◆ **WHAT THE TASK ASKS**:
Please retype the passage of the CUGA documentation page from "CUGA is a sophisticated" up to and including "complex workflow automation.", with no changes.

◆ **DOCUMENT SECTION**:
ConfigUrable Generalist Agent (CUGA)
An autonomous agent capable of performing web actions with intelligent planning and task decomposition
ConfigUrable Generalist Agent (CUGA)
An autonomous agent capable of performing web actions with intelligent planning and task decomposition
What is CUGA?
CUGA is a sophisticated autonomous agent that combines the power of large language models with intelligent task planning and execution capabilities. It can perform both browser automation and API interactions, making it a versatile tool for complex workflow automation.
Key Features
- Autonomous Operation: Self-planning and task decomposition
- Web Automation: Browser-based task execution
- API Integration: Seamless API interaction capabilities
- Intelligent Planning: LLM-powered decision making
- Workflow Persistence: Save and reuse successful workflows
- Experiment Tracking: Comprehensive monitoring and analytics
🔗 Important Links
- cuga-website - Official website
- Enablement-session - Training materials
Use Cases
CUGA excels in scenarios requiring:
- Complex Workflow Automation: Multi-step processes that require decision making
- API Orchestration: Coordinating multiple API calls with intelligent error handling
- Web Scraping & Automation: Browser-based data collection and form filling
- Business Process Automation: Repetitive tasks that benefit from AI-powered optimization
- Research & Development: Experimental workflows that require adaptive planning
Technology Stack
- Python 3.12: Core runtime environment
- UV: Modern Python package management
- FastAPI: High-performance web framework
- Selenium/Playwright: Browser automation capabilities
- OpenAI/LiteLLM: LLM integration for intelligent decision making
- Docker: Containerized deployment and evaluation
Quick Start
Get started with CUGA in minutes:
# Clone & Setup
git clone git@github.com:cuga-project/cuga-agent.git
cd cuga
uv venv --python=3.12 && source .venv/bin/activate
uv sync
# Configure
cp .env.example .env
# Add your OPENAI_API_KEY to .env
# Test Code Sandbox
uv run test_sandbox
# Run Demo
cuga start demoDocumentation Structure
This documentation is organized into four main sections:
1. Getting Started
- Introduction - Overview and key concepts
- Quick Start - Get up and running quickly
- Installation - Complete setup instructions
- Configuration - Model setup, environment, and settings
2. Usage
- Demo Mode - Learn CUGA with pre-configured demo
- Control Commands - Master CUGA CLI
- API Integration - Add your own APIs and tools
- Save & Reuse - Workflow persistence and optimization
- Execution Modes - Fast, accurate, and custom modes
3. Evaluation
- AppWorld Evaluation - Test with AppWorld benchmark
- WebArena Evaluation - Test with WebArena benchmark
- WxO Tools Evaluation - Integrate with Watson Orchestrate
- Docker Parallel Evaluation - Scale evaluation with containers
- Experiment Tracking - Monitor and analyze results
4. Development
- Testing - Comprehensive testing strategies
- Troubleshooting - Debug common issues
- Debugging - Advanced debugging techniques
- API Reference - Complete API documentation
Prerequisites
Before getting started, ensure you have:
| Tool | Purpose | Installation |
|---|---|---|
| UV | Python project manager | Install Guide |
| Rancher Desktop | Container management | Download |
| OpenAI API Key | LLM access | Add to .env file |
CUGA Team: Use the ETE LiteLLM API key
Demo Mode
CUGA comes with a pre-configured demo featuring the Digital Sales API:
# Start the demo
cuga start demo
# Try this example query:
"get my top account by revenue from digital sales"Demo Pages
We've created demo HTML pages for testing different CUGA modes:
- Hybrid Demo: Test browser + API integration
- Browser Demo: Test pure web automation
- API Demo: Test API-only operations
Download and open these pages in your browser to test CUGA's capabilities in each mode.

[Relative pose estimation data]
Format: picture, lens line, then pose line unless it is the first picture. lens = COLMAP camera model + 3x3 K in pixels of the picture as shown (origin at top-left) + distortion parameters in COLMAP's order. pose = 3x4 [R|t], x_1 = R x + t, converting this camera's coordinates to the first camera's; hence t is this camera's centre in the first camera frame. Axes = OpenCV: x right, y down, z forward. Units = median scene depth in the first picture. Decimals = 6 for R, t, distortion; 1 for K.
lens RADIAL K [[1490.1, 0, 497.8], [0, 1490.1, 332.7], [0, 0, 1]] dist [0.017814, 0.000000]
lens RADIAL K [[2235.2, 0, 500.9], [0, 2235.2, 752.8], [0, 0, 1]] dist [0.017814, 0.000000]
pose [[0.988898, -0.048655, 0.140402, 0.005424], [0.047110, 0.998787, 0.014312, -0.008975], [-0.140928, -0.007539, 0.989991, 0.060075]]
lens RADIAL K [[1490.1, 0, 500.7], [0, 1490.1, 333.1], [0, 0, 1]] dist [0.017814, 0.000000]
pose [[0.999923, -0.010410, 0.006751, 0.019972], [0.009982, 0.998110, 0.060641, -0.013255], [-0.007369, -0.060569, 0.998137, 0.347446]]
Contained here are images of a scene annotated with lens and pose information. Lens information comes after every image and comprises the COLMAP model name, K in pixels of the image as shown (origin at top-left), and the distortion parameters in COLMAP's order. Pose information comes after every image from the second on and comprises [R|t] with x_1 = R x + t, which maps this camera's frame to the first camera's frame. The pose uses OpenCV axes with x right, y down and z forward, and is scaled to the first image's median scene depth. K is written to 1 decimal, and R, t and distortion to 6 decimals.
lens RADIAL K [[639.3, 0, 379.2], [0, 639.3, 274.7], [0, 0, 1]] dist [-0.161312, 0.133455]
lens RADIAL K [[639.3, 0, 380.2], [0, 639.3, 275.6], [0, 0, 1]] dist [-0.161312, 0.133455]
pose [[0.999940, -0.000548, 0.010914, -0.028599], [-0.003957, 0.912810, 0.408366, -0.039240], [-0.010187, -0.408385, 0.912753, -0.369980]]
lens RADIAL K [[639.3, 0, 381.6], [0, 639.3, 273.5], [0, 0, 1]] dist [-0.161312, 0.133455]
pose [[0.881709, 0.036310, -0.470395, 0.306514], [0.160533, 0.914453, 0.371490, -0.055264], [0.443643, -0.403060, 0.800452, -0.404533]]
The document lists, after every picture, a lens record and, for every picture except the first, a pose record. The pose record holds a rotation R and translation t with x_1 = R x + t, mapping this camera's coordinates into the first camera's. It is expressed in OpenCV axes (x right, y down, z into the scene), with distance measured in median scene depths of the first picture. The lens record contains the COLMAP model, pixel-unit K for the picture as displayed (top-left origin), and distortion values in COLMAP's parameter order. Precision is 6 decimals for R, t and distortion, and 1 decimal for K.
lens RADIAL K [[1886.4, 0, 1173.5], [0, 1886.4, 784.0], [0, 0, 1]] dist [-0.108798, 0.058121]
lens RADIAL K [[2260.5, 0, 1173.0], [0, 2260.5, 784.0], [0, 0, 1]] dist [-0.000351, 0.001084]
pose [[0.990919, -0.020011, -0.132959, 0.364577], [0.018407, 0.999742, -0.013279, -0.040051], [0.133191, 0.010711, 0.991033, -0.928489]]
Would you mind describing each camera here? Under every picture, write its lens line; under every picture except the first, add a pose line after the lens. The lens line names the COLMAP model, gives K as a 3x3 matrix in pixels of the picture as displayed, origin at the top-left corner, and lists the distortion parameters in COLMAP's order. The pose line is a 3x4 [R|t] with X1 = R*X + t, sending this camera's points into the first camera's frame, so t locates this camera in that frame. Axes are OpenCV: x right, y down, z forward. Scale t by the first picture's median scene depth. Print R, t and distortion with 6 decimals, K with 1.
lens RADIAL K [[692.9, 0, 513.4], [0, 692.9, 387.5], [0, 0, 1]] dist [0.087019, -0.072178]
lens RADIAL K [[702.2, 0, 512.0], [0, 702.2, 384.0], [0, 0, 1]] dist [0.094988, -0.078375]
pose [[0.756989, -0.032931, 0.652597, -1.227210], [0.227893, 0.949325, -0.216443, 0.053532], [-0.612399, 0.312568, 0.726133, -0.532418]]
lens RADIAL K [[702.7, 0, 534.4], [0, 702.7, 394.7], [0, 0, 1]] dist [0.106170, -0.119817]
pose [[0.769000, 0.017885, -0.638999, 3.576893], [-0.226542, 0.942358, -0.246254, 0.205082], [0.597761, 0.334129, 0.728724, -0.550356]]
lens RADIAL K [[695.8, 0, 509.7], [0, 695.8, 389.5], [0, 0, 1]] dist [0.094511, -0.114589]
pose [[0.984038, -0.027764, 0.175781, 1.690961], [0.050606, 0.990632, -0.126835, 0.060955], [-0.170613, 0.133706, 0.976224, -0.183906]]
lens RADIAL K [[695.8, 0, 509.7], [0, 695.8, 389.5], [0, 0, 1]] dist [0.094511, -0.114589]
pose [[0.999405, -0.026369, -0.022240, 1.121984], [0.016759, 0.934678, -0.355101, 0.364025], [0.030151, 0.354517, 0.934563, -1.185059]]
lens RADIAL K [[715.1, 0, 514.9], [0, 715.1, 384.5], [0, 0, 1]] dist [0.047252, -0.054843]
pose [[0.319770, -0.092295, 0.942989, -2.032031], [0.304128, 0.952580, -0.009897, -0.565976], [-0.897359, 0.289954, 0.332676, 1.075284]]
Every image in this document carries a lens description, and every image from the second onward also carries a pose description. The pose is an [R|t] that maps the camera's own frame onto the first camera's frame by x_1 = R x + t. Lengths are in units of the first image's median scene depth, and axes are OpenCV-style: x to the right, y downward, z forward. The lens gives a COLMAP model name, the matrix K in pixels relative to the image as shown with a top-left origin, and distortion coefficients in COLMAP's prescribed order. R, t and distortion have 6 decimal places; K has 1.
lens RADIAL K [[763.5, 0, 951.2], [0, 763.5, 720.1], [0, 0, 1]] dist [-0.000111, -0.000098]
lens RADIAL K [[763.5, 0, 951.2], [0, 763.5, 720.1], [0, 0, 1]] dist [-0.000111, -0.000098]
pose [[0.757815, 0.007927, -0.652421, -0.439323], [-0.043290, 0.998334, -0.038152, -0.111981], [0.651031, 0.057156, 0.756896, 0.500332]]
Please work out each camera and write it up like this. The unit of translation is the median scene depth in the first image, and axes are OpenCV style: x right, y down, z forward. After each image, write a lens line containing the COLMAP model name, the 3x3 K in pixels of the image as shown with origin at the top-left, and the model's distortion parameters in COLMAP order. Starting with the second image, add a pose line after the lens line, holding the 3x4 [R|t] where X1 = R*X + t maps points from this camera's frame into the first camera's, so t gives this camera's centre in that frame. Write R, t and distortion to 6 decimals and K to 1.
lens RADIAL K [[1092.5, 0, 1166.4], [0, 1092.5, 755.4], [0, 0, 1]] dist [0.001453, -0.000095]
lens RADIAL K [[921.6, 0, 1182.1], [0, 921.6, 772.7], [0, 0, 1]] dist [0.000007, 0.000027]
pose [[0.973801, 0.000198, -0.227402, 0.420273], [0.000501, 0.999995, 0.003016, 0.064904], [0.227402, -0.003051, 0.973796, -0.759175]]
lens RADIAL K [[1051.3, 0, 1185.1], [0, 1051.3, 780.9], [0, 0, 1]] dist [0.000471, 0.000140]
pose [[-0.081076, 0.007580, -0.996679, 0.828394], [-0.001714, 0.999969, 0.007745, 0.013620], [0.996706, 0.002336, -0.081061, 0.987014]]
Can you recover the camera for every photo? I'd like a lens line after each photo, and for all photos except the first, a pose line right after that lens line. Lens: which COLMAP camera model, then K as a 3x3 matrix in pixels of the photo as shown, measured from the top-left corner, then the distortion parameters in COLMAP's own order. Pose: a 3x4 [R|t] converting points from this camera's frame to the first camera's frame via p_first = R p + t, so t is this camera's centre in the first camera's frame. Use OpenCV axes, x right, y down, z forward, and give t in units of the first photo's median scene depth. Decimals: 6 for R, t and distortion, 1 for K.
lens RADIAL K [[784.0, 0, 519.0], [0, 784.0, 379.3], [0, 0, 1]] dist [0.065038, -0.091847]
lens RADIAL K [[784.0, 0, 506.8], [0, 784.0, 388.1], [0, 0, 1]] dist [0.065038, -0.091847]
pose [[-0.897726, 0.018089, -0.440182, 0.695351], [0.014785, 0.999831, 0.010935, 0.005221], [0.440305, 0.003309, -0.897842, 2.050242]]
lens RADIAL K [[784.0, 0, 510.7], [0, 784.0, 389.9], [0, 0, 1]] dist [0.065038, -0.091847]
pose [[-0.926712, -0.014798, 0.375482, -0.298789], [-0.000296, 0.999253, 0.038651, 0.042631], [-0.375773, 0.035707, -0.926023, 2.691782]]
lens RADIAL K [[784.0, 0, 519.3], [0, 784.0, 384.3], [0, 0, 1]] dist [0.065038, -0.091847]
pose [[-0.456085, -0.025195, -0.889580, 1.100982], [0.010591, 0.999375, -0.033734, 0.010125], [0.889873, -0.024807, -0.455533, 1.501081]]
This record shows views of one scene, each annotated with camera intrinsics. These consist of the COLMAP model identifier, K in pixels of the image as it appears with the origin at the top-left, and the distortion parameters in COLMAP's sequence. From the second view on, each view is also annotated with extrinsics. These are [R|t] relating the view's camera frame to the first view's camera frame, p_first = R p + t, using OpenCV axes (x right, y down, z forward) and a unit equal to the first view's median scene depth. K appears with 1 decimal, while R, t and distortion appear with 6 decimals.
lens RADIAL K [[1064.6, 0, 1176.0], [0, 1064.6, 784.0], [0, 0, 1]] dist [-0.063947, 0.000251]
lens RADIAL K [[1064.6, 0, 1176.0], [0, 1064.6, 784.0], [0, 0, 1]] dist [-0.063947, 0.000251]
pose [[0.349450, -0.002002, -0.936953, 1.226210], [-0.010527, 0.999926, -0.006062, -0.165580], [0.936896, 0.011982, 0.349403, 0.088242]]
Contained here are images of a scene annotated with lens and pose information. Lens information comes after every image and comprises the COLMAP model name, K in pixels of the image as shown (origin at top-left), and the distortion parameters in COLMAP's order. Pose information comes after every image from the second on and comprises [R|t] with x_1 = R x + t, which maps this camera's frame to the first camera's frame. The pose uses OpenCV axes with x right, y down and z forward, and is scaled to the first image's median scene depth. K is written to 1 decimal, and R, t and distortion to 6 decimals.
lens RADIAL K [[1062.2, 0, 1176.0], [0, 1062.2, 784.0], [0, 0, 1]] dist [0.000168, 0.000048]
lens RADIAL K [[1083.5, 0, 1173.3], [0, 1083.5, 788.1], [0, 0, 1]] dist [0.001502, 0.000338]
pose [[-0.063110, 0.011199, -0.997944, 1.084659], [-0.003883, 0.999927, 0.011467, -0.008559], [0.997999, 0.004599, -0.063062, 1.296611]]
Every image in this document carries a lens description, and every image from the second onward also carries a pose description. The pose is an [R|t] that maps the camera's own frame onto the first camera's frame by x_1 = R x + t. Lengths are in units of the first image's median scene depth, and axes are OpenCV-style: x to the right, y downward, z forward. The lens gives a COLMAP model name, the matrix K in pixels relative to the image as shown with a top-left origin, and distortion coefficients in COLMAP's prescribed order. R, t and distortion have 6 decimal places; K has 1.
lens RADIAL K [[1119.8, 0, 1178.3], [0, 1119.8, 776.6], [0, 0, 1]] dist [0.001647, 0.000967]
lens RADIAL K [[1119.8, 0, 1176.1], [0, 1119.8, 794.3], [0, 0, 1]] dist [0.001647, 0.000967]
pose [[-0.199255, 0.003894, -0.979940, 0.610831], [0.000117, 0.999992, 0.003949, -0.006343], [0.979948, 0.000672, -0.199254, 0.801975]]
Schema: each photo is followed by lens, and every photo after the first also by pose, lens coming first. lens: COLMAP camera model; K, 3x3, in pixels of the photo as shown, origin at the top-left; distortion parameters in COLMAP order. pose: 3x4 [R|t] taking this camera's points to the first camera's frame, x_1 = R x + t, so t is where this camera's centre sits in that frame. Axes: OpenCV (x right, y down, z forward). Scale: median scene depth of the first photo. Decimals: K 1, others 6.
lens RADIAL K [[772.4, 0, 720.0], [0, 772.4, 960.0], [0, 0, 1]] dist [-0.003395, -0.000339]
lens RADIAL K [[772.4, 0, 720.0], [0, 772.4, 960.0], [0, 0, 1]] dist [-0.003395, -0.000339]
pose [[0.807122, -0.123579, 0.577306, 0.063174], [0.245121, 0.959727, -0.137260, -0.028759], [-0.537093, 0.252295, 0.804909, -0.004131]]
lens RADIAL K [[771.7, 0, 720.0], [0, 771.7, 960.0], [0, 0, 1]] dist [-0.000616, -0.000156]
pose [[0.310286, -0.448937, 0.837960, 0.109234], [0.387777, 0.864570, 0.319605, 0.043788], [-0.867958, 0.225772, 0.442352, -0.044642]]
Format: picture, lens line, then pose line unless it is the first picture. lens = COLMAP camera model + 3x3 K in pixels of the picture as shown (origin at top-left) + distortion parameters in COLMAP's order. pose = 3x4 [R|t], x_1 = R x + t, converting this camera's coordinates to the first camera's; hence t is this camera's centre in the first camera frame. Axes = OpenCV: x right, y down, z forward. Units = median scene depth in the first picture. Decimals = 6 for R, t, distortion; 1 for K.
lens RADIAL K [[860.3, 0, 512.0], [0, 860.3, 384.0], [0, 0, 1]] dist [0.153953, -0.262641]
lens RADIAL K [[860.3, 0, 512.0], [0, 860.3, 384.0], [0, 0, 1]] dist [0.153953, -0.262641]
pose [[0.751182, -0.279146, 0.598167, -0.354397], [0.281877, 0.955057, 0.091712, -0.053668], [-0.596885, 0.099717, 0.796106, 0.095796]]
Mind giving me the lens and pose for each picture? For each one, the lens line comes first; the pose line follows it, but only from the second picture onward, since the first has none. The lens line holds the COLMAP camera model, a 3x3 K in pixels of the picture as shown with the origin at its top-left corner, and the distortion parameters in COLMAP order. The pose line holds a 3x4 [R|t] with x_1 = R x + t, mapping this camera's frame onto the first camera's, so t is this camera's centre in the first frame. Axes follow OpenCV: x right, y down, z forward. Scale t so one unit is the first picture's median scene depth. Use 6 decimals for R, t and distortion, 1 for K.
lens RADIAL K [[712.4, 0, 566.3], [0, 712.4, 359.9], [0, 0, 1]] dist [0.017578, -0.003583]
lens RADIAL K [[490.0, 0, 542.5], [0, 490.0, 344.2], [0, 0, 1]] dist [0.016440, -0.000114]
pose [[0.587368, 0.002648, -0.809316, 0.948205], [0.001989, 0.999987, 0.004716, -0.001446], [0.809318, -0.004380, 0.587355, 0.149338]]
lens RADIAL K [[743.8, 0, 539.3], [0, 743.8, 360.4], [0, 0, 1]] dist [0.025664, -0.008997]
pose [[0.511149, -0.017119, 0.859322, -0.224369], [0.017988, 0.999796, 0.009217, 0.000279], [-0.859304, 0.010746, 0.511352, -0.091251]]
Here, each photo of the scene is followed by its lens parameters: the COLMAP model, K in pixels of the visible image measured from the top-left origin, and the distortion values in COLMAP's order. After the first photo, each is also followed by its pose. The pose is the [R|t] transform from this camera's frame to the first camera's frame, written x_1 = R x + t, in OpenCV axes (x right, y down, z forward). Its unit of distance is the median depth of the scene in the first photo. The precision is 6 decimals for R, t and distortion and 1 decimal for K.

◆ **COMPLETED TASK**:
CUGA is a sophisticated autonomous agent that combines the power of large language models with intelligent task planning and execution capabilities. It can perform both browser automation and API interactions, making it a versatile tool for complex workflow automation.